━━━━━ Texto del documento
Los miembros del equipo de Reto Santiago 776 llega a Santiago de Compostela

Lo hacen más unidos que nunca en esta iniciativa solidaria

Los integrantes del Reto Santiago 776 llegaron el miércoles a las 6 a.m. a la Catedral de Santiago de Compostela tras haber demostrado durante los 7 días de reto que la fuerza de un equipo es más poderosa que los obstáculos del camino.

Tras recorrer 365 kilómetros en tres días, Héctor Gutiérrez – el docente de la USJ impulsor de esta iniciativa y que se propuso recorrer 776 km del Camino de Santiago en el menor tiempo posible – tuvo que retirarse por problemas físicos. Entonces, mientras él dormía, su equipo decidió que este desafío debía continuar, así que tomaron la decisión de seguir corriendo por relevos para llegar a Santiago. Pablo (preparador físico y doctorando en la USJ), Gabriel (nutricionista), Rita (fisioterapeuta y docente USJ), Carlos (comunicación) y Gabriel (hermano de Héctor) se pusieron en marcha para cumplir el objetivo. “Sorpresas de la vida, cuando me he despertado no quedaba nadie del equipo en el hostal. Lo he dicho muchas veces, pero lo repito, tengo el mejor equipo del mundo”, dijo Héctor al enterarse de la decisión de sus compañeros.

Y es que, por encima de cualquier récord individual, este reto tenía un trasfondo solidario: recaudar fondos para la Asociación Española Contra el Cáncer (AECC) en su labor de investigación contra el cáncer infantil. Para simbolizar esta acción, el equipo del reto paró en las Aulas Hospitalarias de Zaragoza, Pamplona, Logroño y Burgos para recoger “Las piedras del camino”, un conjunto de piedras pintadas por niños hospitalizados que, finalmente, se colocaron en O’Cebreiro como símbolo del reto.

“Mi padre recorrió la distancia que lleva de Jaca a Santiago de Compostela tras una operación de cáncer de estómago.  En uno de los peores momentos de su vida volvió con una sonrisa de las que se ven en la cara y de las que se notan por dentro.  Falleció 15 meses después, pero ese ha sido para mí uno de los viajes más inspiradores”, contó Héctor antes de comenzar su reto.

Es por ello que el Reto Santiago 776 es mucho más que un reto deportivo. Y, por eso, la acción de todo el equipo cobra mucho más sentido. “Las cosas no salieron al 100% como estaban planificadas, pero fueron transformando el Reto Santiago 776 en más unión, más equipo, más inspiración… Paradójicamente, siempre habíamos tratado este reto solidario como un reto de todos, y las circunstancias y decisiones tomadas han hecho que ese concepto de unidad adquiriera aún más fuerza si cabe en las últimas horas”, publicó el equipo en su cuenta de Instagram, un perfil que ha servido de diario del camino.

Todavía se pueden realizar donaciones a través de la web de la AECC, porque, tal como repitieron muchas veces los miembros del equipo, el camino sigue… Y el camino de la investigación contra el cáncer infantil no tiene que parar.
━━━━━━━━━━
━━━━━ Datos almacenados
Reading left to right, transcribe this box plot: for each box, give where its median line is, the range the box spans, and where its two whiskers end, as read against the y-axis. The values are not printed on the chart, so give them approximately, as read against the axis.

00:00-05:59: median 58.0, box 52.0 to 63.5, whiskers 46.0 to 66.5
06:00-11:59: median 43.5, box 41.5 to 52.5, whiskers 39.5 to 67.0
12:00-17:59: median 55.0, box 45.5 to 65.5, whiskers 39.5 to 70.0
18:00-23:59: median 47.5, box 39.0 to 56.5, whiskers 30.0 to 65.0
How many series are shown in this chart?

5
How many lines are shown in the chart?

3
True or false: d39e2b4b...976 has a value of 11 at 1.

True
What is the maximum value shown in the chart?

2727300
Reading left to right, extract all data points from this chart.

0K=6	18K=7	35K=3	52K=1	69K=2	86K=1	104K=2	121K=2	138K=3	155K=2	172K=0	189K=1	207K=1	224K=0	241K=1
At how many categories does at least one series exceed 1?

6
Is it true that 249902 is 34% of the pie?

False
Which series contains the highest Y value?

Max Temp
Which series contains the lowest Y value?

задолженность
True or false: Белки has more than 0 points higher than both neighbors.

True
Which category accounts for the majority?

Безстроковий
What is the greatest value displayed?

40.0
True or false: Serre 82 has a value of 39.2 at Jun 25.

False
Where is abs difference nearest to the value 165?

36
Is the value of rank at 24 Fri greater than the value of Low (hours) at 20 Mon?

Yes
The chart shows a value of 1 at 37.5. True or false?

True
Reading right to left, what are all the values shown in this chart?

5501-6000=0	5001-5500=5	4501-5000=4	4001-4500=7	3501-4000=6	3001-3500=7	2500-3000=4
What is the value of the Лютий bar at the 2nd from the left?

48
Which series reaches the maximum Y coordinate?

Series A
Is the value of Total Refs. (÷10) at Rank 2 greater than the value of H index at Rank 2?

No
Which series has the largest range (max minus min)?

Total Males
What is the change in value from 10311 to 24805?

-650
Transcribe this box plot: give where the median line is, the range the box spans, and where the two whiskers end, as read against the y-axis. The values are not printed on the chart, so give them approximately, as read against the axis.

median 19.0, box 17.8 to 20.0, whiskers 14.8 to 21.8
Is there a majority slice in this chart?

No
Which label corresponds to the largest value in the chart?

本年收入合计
━━━━━━━━━━
Tarea =
Responda, según la noticia sobre el Reto Santiago 776, a las siguientes preguntas:
1. ¿Cuántos kilómetros había recorrido Héctor Gutiérrez antes de retirarse, y en cuántos días?
2. ¿Para qué entidad se pretendía recaudar fondos con el reto?
3. ¿Dónde se colocaron finalmente "Las piedras del camino"?

Respuesta =
1. 365 kilómetros en tres días.
2. Para la Asociación Española Contra el Cáncer (AECC), en su labor de investigación contra el cáncer infantil.
3. En O'Cebreiro.